ASSIGNMENT:
Would you please copy every line of the material that follows, exactly as it reads?
━━━ SUPPLIED ENTRIES
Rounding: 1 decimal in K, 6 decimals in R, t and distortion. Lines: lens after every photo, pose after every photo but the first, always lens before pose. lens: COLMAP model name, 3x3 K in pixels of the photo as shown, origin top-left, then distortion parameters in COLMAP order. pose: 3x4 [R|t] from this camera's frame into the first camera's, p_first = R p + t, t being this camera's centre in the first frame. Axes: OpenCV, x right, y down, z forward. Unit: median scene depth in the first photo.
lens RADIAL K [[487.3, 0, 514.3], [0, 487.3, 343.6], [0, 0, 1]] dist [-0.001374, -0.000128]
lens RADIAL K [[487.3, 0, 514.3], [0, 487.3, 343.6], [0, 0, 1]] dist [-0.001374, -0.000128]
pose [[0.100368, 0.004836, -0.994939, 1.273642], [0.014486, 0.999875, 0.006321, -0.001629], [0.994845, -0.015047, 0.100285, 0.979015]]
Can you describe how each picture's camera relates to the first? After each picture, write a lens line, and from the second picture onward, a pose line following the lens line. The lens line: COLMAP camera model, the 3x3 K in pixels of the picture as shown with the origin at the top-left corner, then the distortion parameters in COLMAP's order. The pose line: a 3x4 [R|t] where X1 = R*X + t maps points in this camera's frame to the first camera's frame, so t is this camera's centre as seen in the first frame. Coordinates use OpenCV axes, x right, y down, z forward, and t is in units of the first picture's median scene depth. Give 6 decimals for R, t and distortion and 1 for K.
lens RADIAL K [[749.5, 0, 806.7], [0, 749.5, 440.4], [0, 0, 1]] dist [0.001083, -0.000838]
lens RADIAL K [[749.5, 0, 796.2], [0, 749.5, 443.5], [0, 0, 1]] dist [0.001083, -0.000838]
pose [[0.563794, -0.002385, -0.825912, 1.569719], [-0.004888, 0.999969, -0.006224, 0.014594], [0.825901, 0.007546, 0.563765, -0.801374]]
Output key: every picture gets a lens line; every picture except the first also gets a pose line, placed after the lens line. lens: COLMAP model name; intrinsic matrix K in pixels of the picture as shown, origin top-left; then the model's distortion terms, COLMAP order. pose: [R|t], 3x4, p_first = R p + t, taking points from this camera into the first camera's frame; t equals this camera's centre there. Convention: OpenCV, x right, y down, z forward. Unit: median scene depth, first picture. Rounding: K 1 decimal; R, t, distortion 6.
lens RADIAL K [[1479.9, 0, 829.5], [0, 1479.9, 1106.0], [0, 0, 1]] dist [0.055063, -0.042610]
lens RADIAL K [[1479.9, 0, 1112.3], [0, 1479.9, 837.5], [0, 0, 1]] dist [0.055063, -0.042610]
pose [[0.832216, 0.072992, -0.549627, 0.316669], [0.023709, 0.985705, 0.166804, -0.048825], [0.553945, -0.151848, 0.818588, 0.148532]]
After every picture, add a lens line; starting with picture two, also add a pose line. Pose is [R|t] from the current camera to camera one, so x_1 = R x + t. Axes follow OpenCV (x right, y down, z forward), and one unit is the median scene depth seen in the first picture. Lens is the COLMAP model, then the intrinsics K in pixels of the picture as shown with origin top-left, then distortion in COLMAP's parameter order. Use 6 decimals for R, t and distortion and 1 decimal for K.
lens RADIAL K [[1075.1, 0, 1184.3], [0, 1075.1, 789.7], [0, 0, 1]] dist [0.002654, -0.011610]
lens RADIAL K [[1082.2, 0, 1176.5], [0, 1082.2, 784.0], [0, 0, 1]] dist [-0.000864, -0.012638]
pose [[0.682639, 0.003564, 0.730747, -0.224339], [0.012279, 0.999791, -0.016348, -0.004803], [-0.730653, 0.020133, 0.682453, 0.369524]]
━━━━━━
OUTPUT BELOW:
Rounding: 1 decimal in K, 6 decimals in R, t and distortion. Lines: lens after every photo, pose after every photo but the first, always lens before pose. lens: COLMAP model name, 3x3 K in pixels of the photo as shown, origin top-left, then distortion parameters in COLMAP order. pose: 3x4 [R|t] from this camera's frame into the first camera's, p_first = R p + t, t being this camera's centre in the first frame. Axes: OpenCV, x right, y down, z forward. Unit: median scene depth in the first photo.
lens RADIAL K [[487.3, 0, 514.3], [0, 487.3, 343.6], [0, 0, 1]] dist [-0.001374, -0.000128]
lens RADIAL K [[487.3, 0, 514.3], [0, 487.3, 343.6], [0, 0, 1]] dist [-0.001374, -0.000128]
pose [[0.100368, 0.004836, -0.994939, 1.273642], [0.014486, 0.999875, 0.006321, -0.001629], [0.994845, -0.015047, 0.100285, 0.979015]]
Can you describe how each picture's camera relates to the first? After each picture, write a lens line, and from the second picture onward, a pose line following the lens line. The lens line: COLMAP camera model, the 3x3 K in pixels of the picture as shown with the origin at the top-left corner, then the distortion parameters in COLMAP's order. The pose line: a 3x4 [R|t] where X1 = R*X + t maps points in this camera's frame to the first camera's frame, so t is this camera's centre as seen in the first frame. Coordinates use OpenCV axes, x right, y down, z forward, and t is in units of the first picture's median scene depth. Give 6 decimals for R, t and distortion and 1 for K.
lens RADIAL K [[749.5, 0, 806.7], [0, 749.5, 440.4], [0, 0, 1]] dist [0.001083, -0.000838]
lens RADIAL K [[749.5, 0, 796.2], [0, 749.5, 443.5], [0, 0, 1]] dist [0.001083, -0.000838]
pose [[0.563794, -0.002385, -0.825912, 1.569719], [-0.004888, 0.999969, -0.006224, 0.014594], [0.825901, 0.007546, 0.563765, -0.801374]]
Output key: every picture gets a lens line; every picture except the first also gets a pose line, placed after the lens line. lens: COLMAP model name; intrinsic matrix K in pixels of the picture as shown, origin top-left; then the model's distortion terms, COLMAP order. pose: [R|t], 3x4, p_first = R p + t, taking points from this camera into the first camera's frame; t equals this camera's centre there. Convention: OpenCV, x right, y down, z forward. Unit: median scene depth, first picture. Rounding: K 1 decimal; R, t, distortion 6.
lens RADIAL K [[1479.9, 0, 829.5], [0, 1479.9, 1106.0], [0, 0, 1]] dist [0.055063, -0.042610]
lens RADIAL K [[1479.9, 0, 1112.3], [0, 1479.9, 837.5], [0, 0, 1]] dist [0.055063, -0.042610]
pose [[0.832216, 0.072992, -0.549627, 0.316669], [0.023709, 0.985705, 0.166804, -0.048825], [0.553945, -0.151848, 0.818588, 0.148532]]
After every picture, add a lens line; starting with picture two, also add a pose line. Pose is [R|t] from the current camera to camera one, so x_1 = R x + t. Axes follow OpenCV (x right, y down, z forward), and one unit is the median scene depth seen in the first picture. Lens is the COLMAP model, then the intrinsics K in pixels of the picture as shown with origin top-left, then distortion in COLMAP's parameter order. Use 6 decimals for R, t and distortion and 1 decimal for K.
lens RADIAL K [[1075.1, 0, 1184.3], [0, 1075.1, 789.7], [0, 0, 1]] dist [0.002654, -0.011610]
lens RADIAL K [[1082.2, 0, 1176.5], [0, 1082.2, 784.0], [0, 0, 1]] dist [-0.000864, -0.012638]
pose [[0.682639, 0.003564, 0.730747, -0.224339], [0.012279, 0.999791, -0.016348, -0.004803], [-0.730653, 0.020133, 0.682453, 0.369524]]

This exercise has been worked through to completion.